Jornalista chinês Dalù
Dalù jornalista chinês exilado (Foto: foto de cortesia)
Depois de saber da minha experiência, ele decidiu me fornecer assistência jurídica. Ele colocou todos os seus negócios de lado e preparou todos os documentos legais necessários para solicitar asilo político, trabalhando para mim todos os dias. Ao mesmo tempo, visitou o Santuário do Amor Misericordioso em Collevalenza. O que me comoveu em particular foi que também me proporcionou um lugar para morar. Agora sou membro da família italiana. Meu advogado arriscou sua vida e a de sua família para me ajudar. Você deve entender que estar perto de mim, mesmo em um país como a Itália, ainda é uma cruz pesada a carregar: estou sob vigilância.

Eu era como um homem ferido que caiu à beira da estrada e encontrou um bom samaritano. A partir desse momento, comecei uma nova vida. Aproveito a vida que os chineses deveriam ter o direito de desfrutar: ar puro, comida segura e saudável e estrelas no céu à noite. Mais importante, tenho um tesouro que o regime chinês esqueceu: a dignidade.

Você se considera um denunciante? Por que você está vindo agora, e que mensagem você tem?

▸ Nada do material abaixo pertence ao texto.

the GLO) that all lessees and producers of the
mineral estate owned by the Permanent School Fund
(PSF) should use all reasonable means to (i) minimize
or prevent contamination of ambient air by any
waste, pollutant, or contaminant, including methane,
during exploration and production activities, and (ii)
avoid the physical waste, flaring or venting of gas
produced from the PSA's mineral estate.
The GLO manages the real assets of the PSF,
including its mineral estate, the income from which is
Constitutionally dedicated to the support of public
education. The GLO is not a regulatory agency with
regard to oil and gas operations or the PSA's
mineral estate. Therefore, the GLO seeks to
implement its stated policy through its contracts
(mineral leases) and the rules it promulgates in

Sempre fui um informante. Em 1968, quando eu tinha 5 anos, estourou a Revolução Cultural na China. Eu vi meu pai espancado no palco. Havia várias dessas manifestações de luta todas as semanas. Descobri que os novos pôsteres de rally eram sempre afixados na entrada do local. Um dia rasguei o pôster e naquele dia ninguém compareceu à demonstração.

Em 1970, quando eu estava na primeira série, fui denunciado por meus colegas de classe e questionado pela escola porque deixei cair acidentalmente um retrato do livro "Citações de Mao Zedong" no chão. Quando eu era um estudante do ensino médio, comecei a ouvir secretamente o rádio de ondas curtas de Taiwan, violando a proibição nacional. Em 1983, quando eu estava na faculdade, pedi uma reforma do ensino por meio da transmissão do campus e fui punido pela escola. Fui desqualificado para produzir transmissões adicionais e fui enviado para inspeção posterior. Em 8 de maio de 1995, chorei a morte da cantora mais famosa de Taiwan, Teresa Teng, no rádio e fui punido pela estação de rádio. Um mês depois, em 4 de junho, violei a proibição novamente e lembrei ao público para não esquecer o "massacre de Tiananmen" no rádio.

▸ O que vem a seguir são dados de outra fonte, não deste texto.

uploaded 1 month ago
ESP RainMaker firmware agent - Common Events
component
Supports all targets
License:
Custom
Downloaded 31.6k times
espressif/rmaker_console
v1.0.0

Em 7 de julho de 2012, após a prisão do Bispo Ma da Diocese de Xangai, fui torturado e interrogado pela polícia todos os dias quando pedi a libertação do Bispo Ma nas redes sociais. Em agosto de 2018, antes da abertura das Olimpíadas de Pequim, organizei atividades de proteção aos direitos humanos na comunidade onde morava. A estação de rádio taiwanesa “Voice of Hope” me entrevistou. Fui monitorado pela polícia e levado de volta para a delegacia. Não é o suficiente?

Agora estou escrevendo um livro. Eu quero dizer ao mundo a verdade sobre a China: a China, sob o PCC, se tornou um enorme campo de concentração invisível. Os chineses estão escravizados há 70 anos.

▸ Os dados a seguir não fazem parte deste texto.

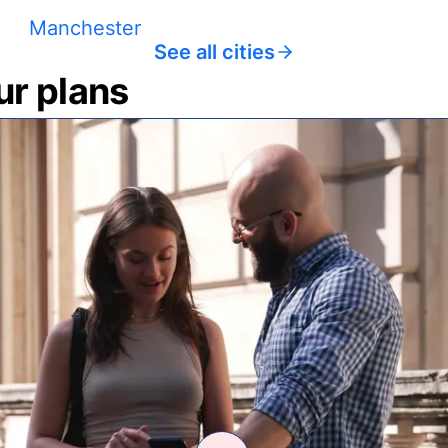
Manchester
See all cities
ur plans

Que esperança você tem para seu futuro emprego na Europa para a China? Como as pessoas podem ajudar?

Eu gostaria de ajudar as pessoas livres a entender como pensa a ditadura comunista e como está silenciosamente enganando o mundo inteiro. O Partido Comunista da China conhece o Ocidente perfeitamente. No entanto, você não sabe muito sobre a dinâmica do regime chinês. Também gostaria de voltar ao rádio, como radialista, para falar aos chineses sobre Jesus. É um grande sonho e espero que alguém possa me ajudar a publicar minhas memórias para olhar para o futuro com realismo e esperança.

Esta é a hora da verdade. Eu divulgo meu ponto de vista sobre a China por meio das redes sociais todos os dias. Espero que o mundo acorde logo. Muitas "pessoas de boa vontade" atenderão a este chamado. Eu nunca vou desistir.